Wednesday, June 18, 2014

Brutal

Today was hard.  Brutal.  Sometimes being a mom is super hard.  Sometimes life in general is hard.  It doesn't mean that I'm failing as a mother or that I'm doing life wrong.  It is just hard, because it is.  As one of my favorite author's, Glennon Melton, says, "Life is brutiful."  So even though today there were tears and moments of panic where I thought I might literally lose all my hair because I will pull it out (and if there were any left, it would all be gray), there were also those moments through the day where Jesus whispered to me, "I didn't forget you.  I am right here with you.  I care about the little things that are on your heart."  And I am also fairly certain that he reminded me to take a lot of deep breaths.

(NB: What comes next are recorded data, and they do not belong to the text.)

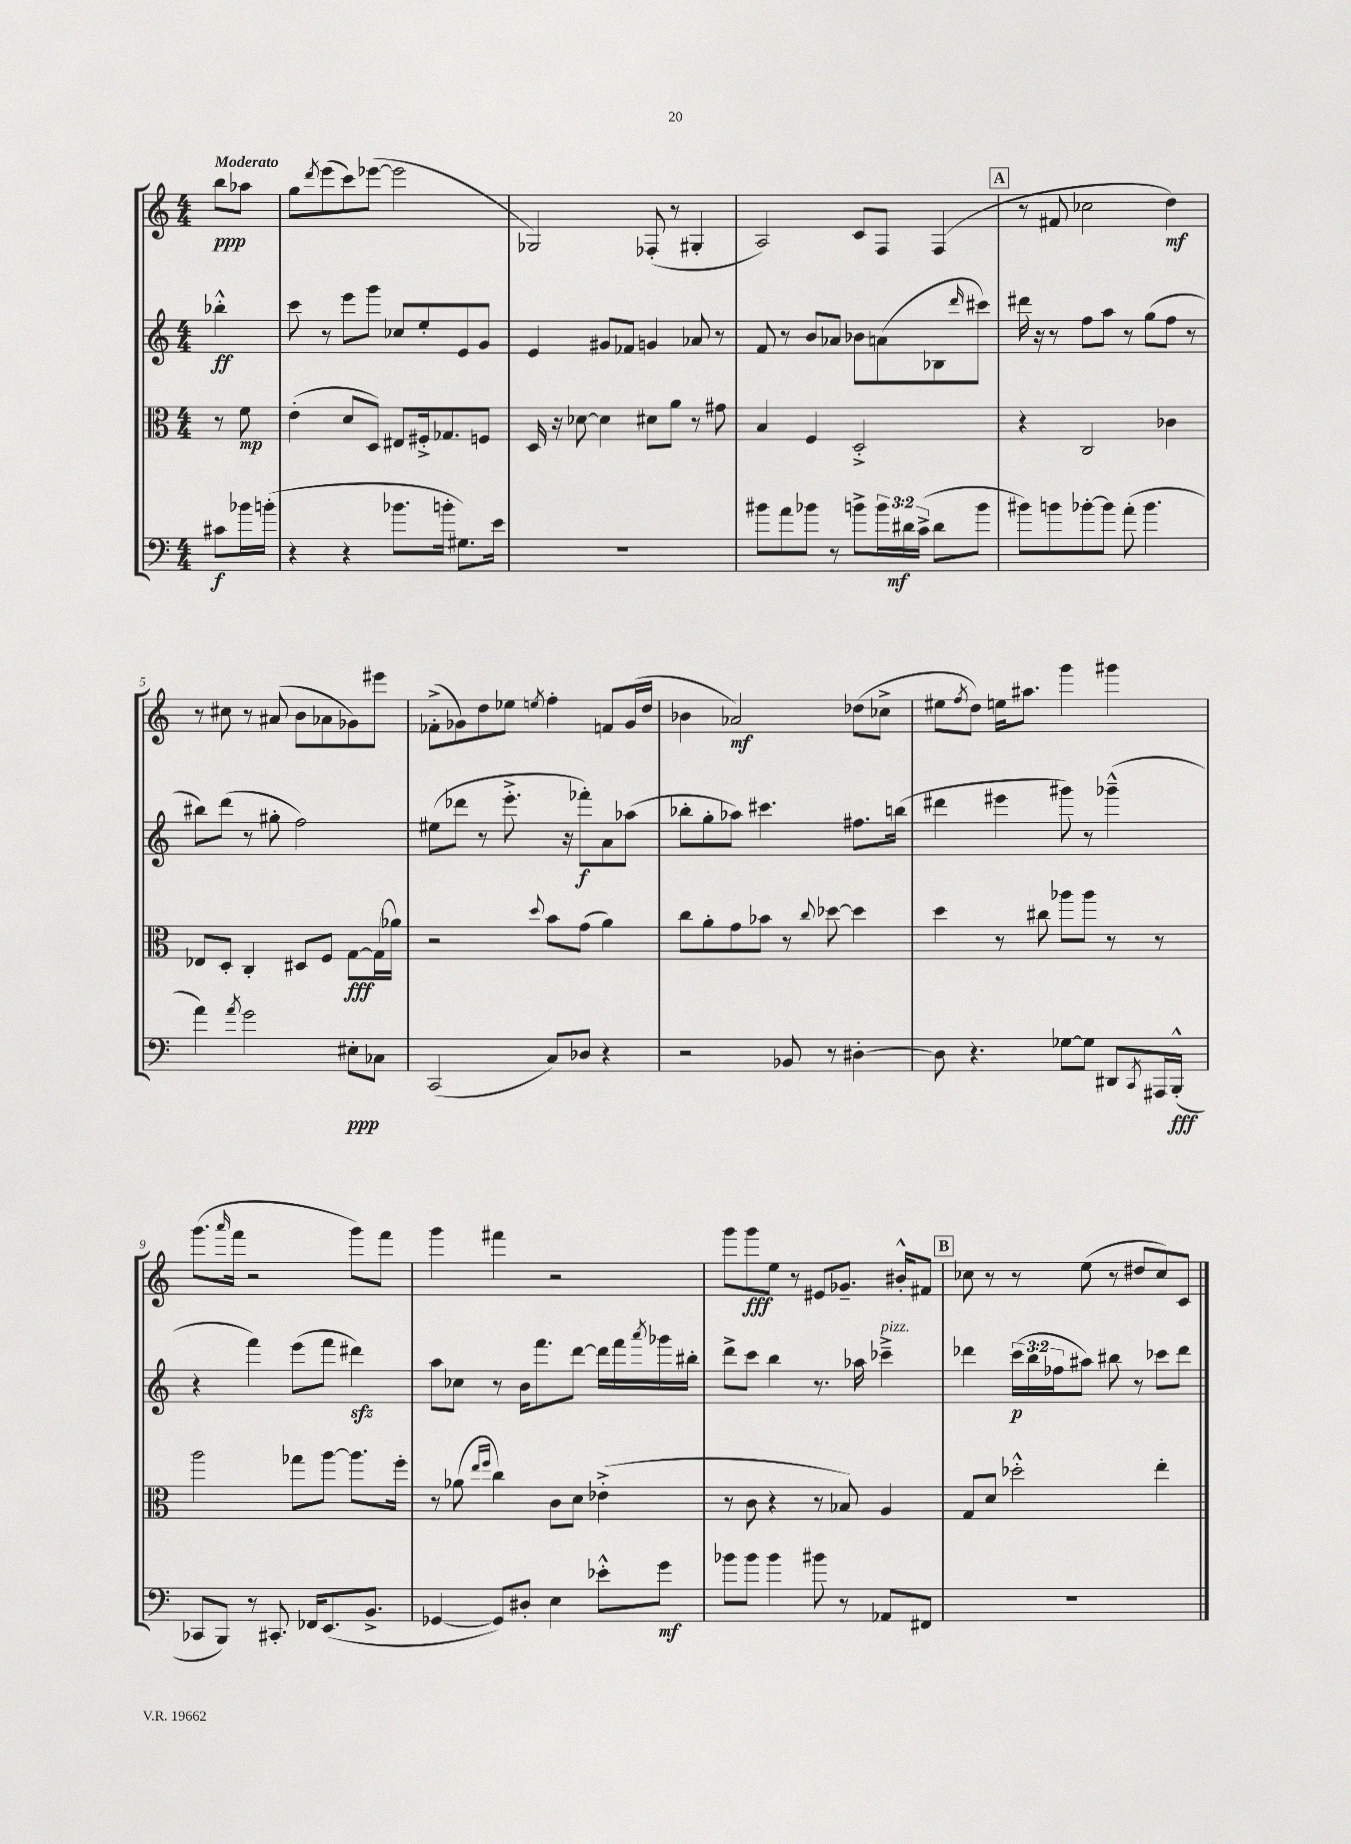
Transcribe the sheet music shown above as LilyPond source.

<<
\new StaffGroup <<
\new Staff = "s0" {
    \clef treble \key c \major \numericTimeSignature \time 4/4 \partial 4 \tempo "Moderato"
    b''8\ppp aes''8 |
    g''8 \acciaccatura { d'''8 } e'''8( c'''8) ees'''8~( ees'''2 |
    ges2) fes8-.( r8 gis4-. |
    a2) c'8 f8 f4( |
    \mark \markup { \box "A" } r8 fis'8 ces''2 d''4\mf) |
    r8 cis''8 r8 ais'8( b'8 aes'8 ges'8) eis'''8 |
    fes'8-.->( ges'8) d''8 ees''8 \acciaccatura { e''8 } f''4-. f'8 ges'16( d''16 |
    bes'4 aes'2\mf) des''8( ces''8-> |
    eis''8 \acciaccatura { f''8 } d''8) e''16 ais''8. g'''4 gis'''4 |
    g'''8.( \grace { a'''16 } f'''16 r2 g'''8) f'''8 |
    g'''4 fis'''4 r2 |
    g'''8 g'''8\fff e''8 r8 eis'8 ges'8.-- bis'16-.-^ fis'8 |
    \mark \markup { \box "B" } ces''8 r8 r8 e''8( r8 dis''8 ces''8) c'8 \bar "|." |
}
\new Staff = "s1" {
    \clef treble \key c \major \numericTimeSignature \time 4/4 \override Staff.TupletNumber.text = #tuplet-number::calc-fraction-text \partial 4
    bes''4-.-^\ff |
    c'''8 r8 e'''8 g'''8 ces''8 e''8-. e'8 g'8 |
    e'4 gis'8 fes'8 g'4 aes'8 r8 |
    f'8 r8 b'8 aes'8 bes'8 a'8( bes8 \grace { d'''16 } cis'''8) |
    \mark \markup { \box "A" } dis'''16 r16 r8 f''8 a''8 r8 g''8( f''8 r8 |
    bis''8) d'''8( r8 gis''8-. f''2) |
    eis''8( des'''8 r8 e'''8.-.-> r16 fes'''8-.\f) a'8 aes''8( |
    bes''8-. g''8-. aes''8) cis'''4. fis''8. b''16( |
    dis'''4 eis'''4 gis'''8) r8 ges'''4---^( |
    r4 f'''4) e'''8( f'''8 dis'''4\sfz) |
    a''8 ces''8 r8 b'16 f'''8. d'''8~ d'''16 f'''16 \acciaccatura { a'''8 } ges'''16 bis''16-. |
    d'''8-> c'''8 b''4 r8. aes''16 ces'''4--->^\markup { \italic "pizz." } |
    \mark \markup { \box "B" } des'''4 \tuplet 3/2 { c'''16\p( b''16 fes''16 } ais''8) bis''8 r8 ces'''8 des'''8 \bar "|." |
}
\new Staff = "s2" {
    \clef alto \key c \major \numericTimeSignature \time 4/4 \partial 4
    r8 f'8\mp |
    e'4-.( d'8 d8) eis8 fis16-.-> ges8. f8 |
    d16 r16 des'8~ des'4 dis'8 a'8 r8 gis'8 |
    b4 f4 d2-.-> |
    \mark \markup { \box "A" } r4 c2 ces'4 |
    ees8 d8-. c4-. dis8 f8 g8~\fff g16( aes'16) |
    r2 \appoggiatura { d''8 } b'8 g'8( a'4) |
    c''8 a'8-. g'8 bes'8 r8 \appoggiatura { c''8 } des''8~ des''4 |
    d''4 r8 cis''8 aes''8 aes''8 r8 r8 |
    a''2 ges''8 a''8~ a''8. f''16-. |
    r8 aes'8( \grace { e''16 f''16 } c''4) c'8 d'8 ees'4-.->( |
    r8 c'8 r4 r8 bes8) a4 |
    \mark \markup { \box "B" } g8 d'8 des''2-.-^ e''4-. \bar "|." |
}
\new Staff = "s3" {
    \clef bass \key c \major \numericTimeSignature \time 4/4 \override Staff.TupletNumber.text = #tuplet-number::calc-fraction-text \partial 4
    cis'8\f bes'16 b'16-.( |
    r4 r4 bes'8. b'16-. gis8.) e'16 |
    R1 |
    bis'8 a'8 bes'8 r8 b'8-> \tuplet 3/2 { b'16 dis'16\mf c'16->( } dis'8 b'8 |
    \mark \markup { \box "A" } bis'8) b'8 bes'8~-. bes'8 a'8-.( bes'4. |
    a'4) \acciaccatura { a'8 } g'2 eis8-.\ppp ces8 |
    c,2( c8) des8 r4 |
    r2 bes,8 r8 dis4~-. |
    dis8 r4. ges8~ ges8 dis,8 \acciaccatura { c,8 } ais,,16 b,,16-.-^\fff( |
    ces,8 b,,8) r8 cis,8.-. fes,16 e,8.( b,8.-> |
    ges,4~ ges,8) dis8-. e4 ees'8-.-^ g'8\mf |
    bes'8 bes'8 bes'4 bis'8 r8 aes,8 fis,8 |
    \mark \markup { \box "B" } R1 \bar "|." |
}
>>
>>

On a day where I was pretty sure everything that could have gone wrong did, he reminded me of his love in the little things like my oldest son asking if he was being a good helper to me.  Or my middle son demonstrating his truly loving heart (in between temper tantrums).  Or my toddler who I am pretty sure is trying to break me, showing me pure joy and giving me kisses that he is usually very stingy with after we had been apart a few [much needed] hours.  Or hearing my baby's beautiful heartbeat.  Or having my husband tell me to turn on a movie for the big kids and go take a nap.  (He is worth his weight in gold.)  Or maybe it's by showing me that the friends I am blessed with and sometimes feel distant from because we are all living this hard life really are right there when you need them the most.  Or maybe it's the friend who lets you cry like the crazy hormonal lady you are, but still makes you feel like your reasons are completely valid.  Or maybe it's the fact that I did hear Jesus when he told me to take those breaths.  Or getting to sit and watch my kid do his best or even struggle in something that he loves.  Those things, those are the way Jesus shows his love to me on these hard days.  So, who needs a burning bush?  The only fires I like include s'mores anyway.

As for tomorrow, I have hope.  It's going to be a great day.  Or maybe it'll be hard and brutal and crazy, but at least I know that even if it is, there will be beautiful miracle moments in there somewhere.  But maybe, just maybe if it is like today, I'll dig through the hard stuff and breathe in one of my miracle moments, small as it may seem.  I hope.